Born George Efythron Joannides

July 5, 1922

Athens, Greece

Died March 9, 1990 (aged 67)

Houston, Texas, U.S.

Occupation Intelligence officer, Lawyer

Education City College of New York

St. John's University School of Law, LL.B.

George Efthyron Joannides (July 5, 1922 – March 9, 1990) was a Central Intelligence Agency officer who in 1963 was the chief of the Psychological Warfare branch of the agency's JMWAVE station in Miami, and in 1978 was the agency's liaison to the United States House Select Committee on Assassinations.

 

Early life and education

Joannides attended the City College of New York and St. John's University School of Law.[1][2]

 

Career

Before 1949, he worked for the Greek diasporic newspaper National Herald. From 1949 to 1950, he worked in the press office of the Greek Embassy in Washington.

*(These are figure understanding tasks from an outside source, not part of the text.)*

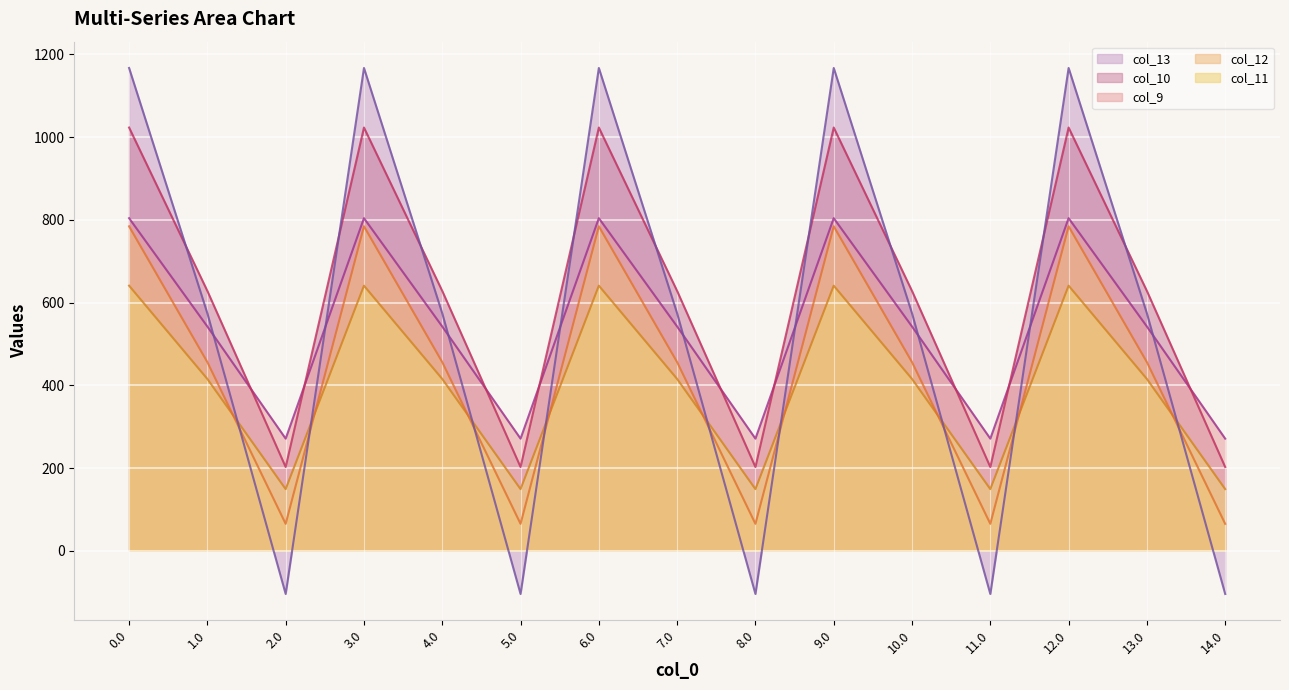

What is the minimum value for col_10?

202.5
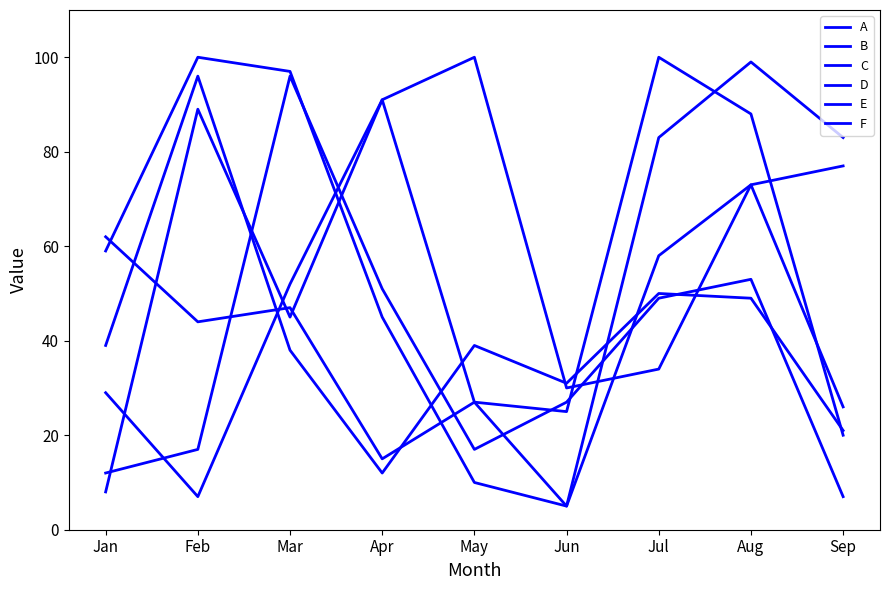

What is the average value of the E series?

37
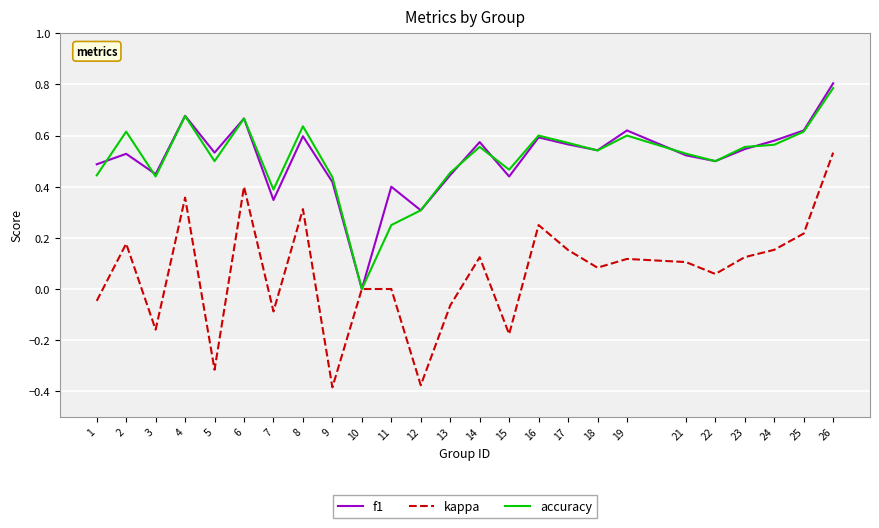

What is the total value across all series at 17?

1.3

In 1950, he joined the Central Intelligence Agency.[2]

 

By 1963, he was chief of the psychological warfare branch of Central Intelligence Agency's JMWAVE station in Miami under then-Deputy Director of Plans Richard "Dick" Helms,[3] with a staff of 24 and a budget of $1.5 million (equivalent to $15 million in 2024).[4][5] In that role, he was also known as "Howard", "Mr. Howard", and "Walter Newby".[6][7]

 

Joannides directed and financed Directorio Revolucionario Estudantil (DRE), or Student Revolutionary Directorate, a group of Cuban exiles whose officers had contact with Lee Harvey Oswald in the months before the assassination of President John F. Kennedy on November 22, 1963.[8][9][10] By some accounts, fashioned with the "plausible deniability" typical of CIA operations, the plan was designed to link Oswald to Castro's government, without disclosing the CIA's role. He left the agency in 1976 to start an immigration-law practice in Washington, DC.[1]

 

In 1978 the CIA summoned Joannides to serve as the agency's liaison to the United States House Select Committee on Assassinations (HSCA), in specific regard to the death of President Kennedy. Washington Post reporter Jefferson Morley wrote that, "the spy withheld information about his own actions in 1963 from the congressional investigators he was supposed to be assisting. It wasn't until 2001, 38 years after Kennedy's death, that Joannides' support for the Cuban exiles, who clashed with Oswald and monitored him, came to light."[11] G. Robert Blakey, the Chief Counsel and Staff Director of the HSCA, later said that Joannides "obstructed our investigation" and that if he had known about Joannides' Cuban operations he would have "demanded that the agency take him off the job" and "sat him down and interviewed him. Under oath".[12][13] Joannides retired permanently from the CIA in November 1978.[1] In July 1981, he was awarded the Career Intelligence Medal.[14]

 

In 2013, John R. Tunheim and Thomas E. Samoluk wrote in the Boston Herald:

 

There is a body of documents that the CIA is still protecting, which should be released. Relying on inaccurate representations made by the CIA in the mid-1990s, the Review Board decided that records related to a deceased CIA agent named George Joannides were not relevant to the Kennedy assassination. Subsequent work by researchers, using other records that were released by the board, demonstrates that these records should be made public.[15]

 

In 2022, the Mary Ferrell Foundation filed a lawsuit in an attempt to secure the release of the Joannides files.[16]